Train tickets can be bought at the counters in the left wing of the railway station building, whereas tickets for the local suburban trains are available in the right part of the building.
Apart from the train to Brest we also took a local suburban train (elektrichka) for our day trip to Zaslavl (see my off the beaten path tips). Local trains leave from the platforms to the right of the railway station building.
Other destinations which are served from Minsk include Berlin (D), St. Petersburg and Moscow (RUS), Odessa and Lviv (UA), Gomel and Hrodno (BY).
Minsk's modern Passazhirsky Railway Station is situated only 500 metres south of the Independence Square (Ploschad Nezavisimosti).
Minsk's extensive overground public transportation network consists of buses, trolleybuses and trams. Most routes are served from 5:30 h until 1:00 h.
Tickets for the buses and trams can be purchased from kiosks at many stops. In summer 2011 a single ticket cost 900 BYR, but already in February 2012 the price was risen to 1300 BYR. Tickets can also be bought from the driver for a slightly higher price.
When entering a bus or tram the ticket has to be punched in one of the machines inside the vehicle.
Bus number 100 serves a really useful route along Independence Avenue (Nezavisimosti prospekt), which is lined by many sights and monuments.
Minsk's Metro belongs to the public transportation network of the city. The metro was inaugurated in 1984 with the line Moskavskaya, which runs more or less along Independence Avenue (Nezavisimosti prospekt).
A second line called Avtozavodskaya was opened in 1990. It crosses the city from the northwestern to the southeastern districts.
To access the metro a plastic token for 900 BYR (summer 2011) has to bought from one of the booths inside the stations. It then has to be inserted into the slots of the barriers in front of the platforms.
Elektrichki are suburban electrical passenger trains, which serve a region around a big city. They are quite common in all ex-Soviet countries.
In Minsk most suburban trains leave from the platforms to the right of the main railway station building (Minsk Passazhirsky). Tickets can be bought in the right wing of the train station building.

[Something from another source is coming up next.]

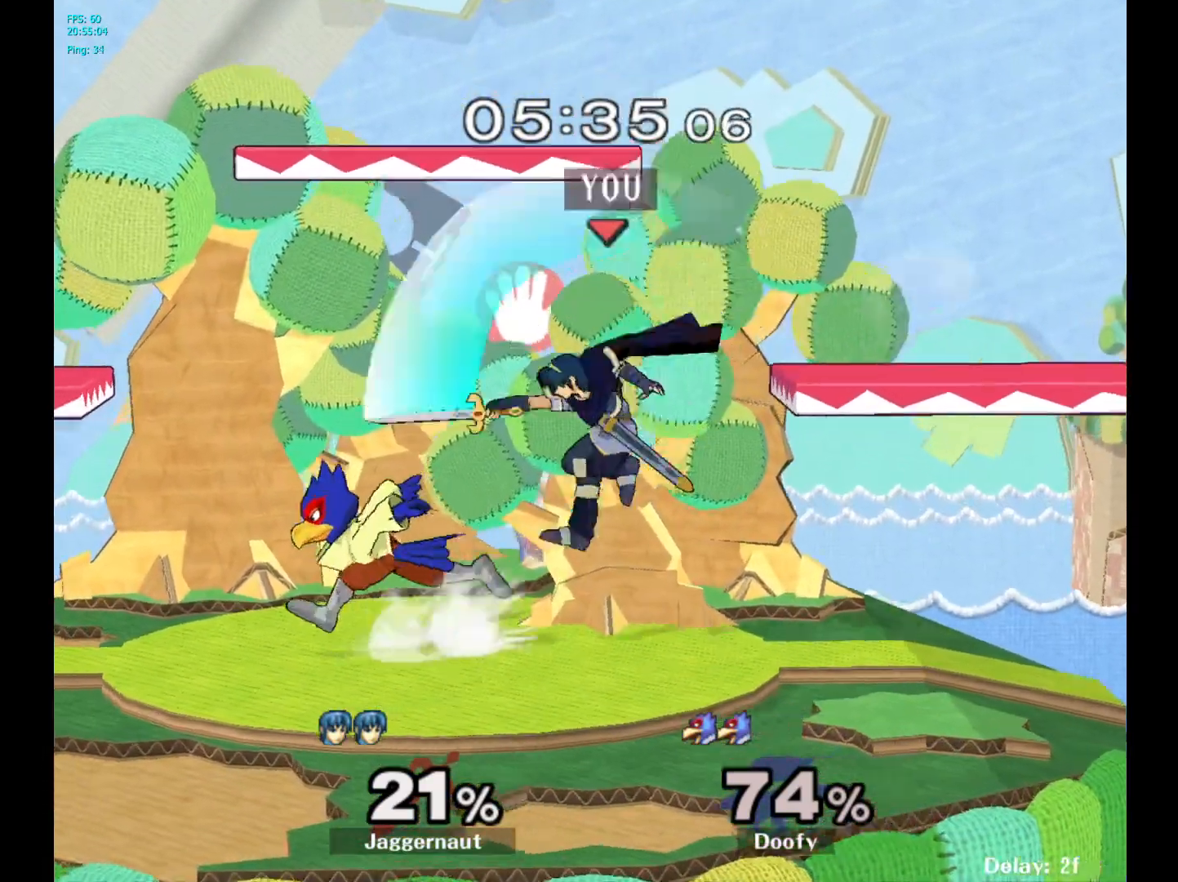
{"buttons": [], "left_stick": "left", "right_stick": "center", "events": [[33, "right_stick", "center"], [117, "R1", "down"], [133, "left_stick", "left"], [250, "R1", "up"], [317, "left_stick", "center"], [467, "left_stick", "left"]]}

Minsk's suburban trains can be used to get to the Minsk Sea (Minskoe More), which is a large artifical lake north of the city centre.
We used a suburban train for our day trip tro Zaslavl, whose train station is called Belarus. Since 2011 this route is also served by a modern Swiss style suburan train. The single fare to Zaslavl (Belarus) was 2000 BYR for the modern suburban train and 1550 BYR for an old style train (elektrichka).
All suburban trains to Molodechno seem to stop in Minskoe More and Zaslavl (Belarus).
Although Minsk is with more than 1,8 Million inhabitants a big city, it is best explored on foot. Most of the main sights are concentrated within the area between Independence Square (Ploschad Nezavisimosti), Victory Square (Ploschad Pobedy) and the Trinity Suburb (Troitskoye Predmestye).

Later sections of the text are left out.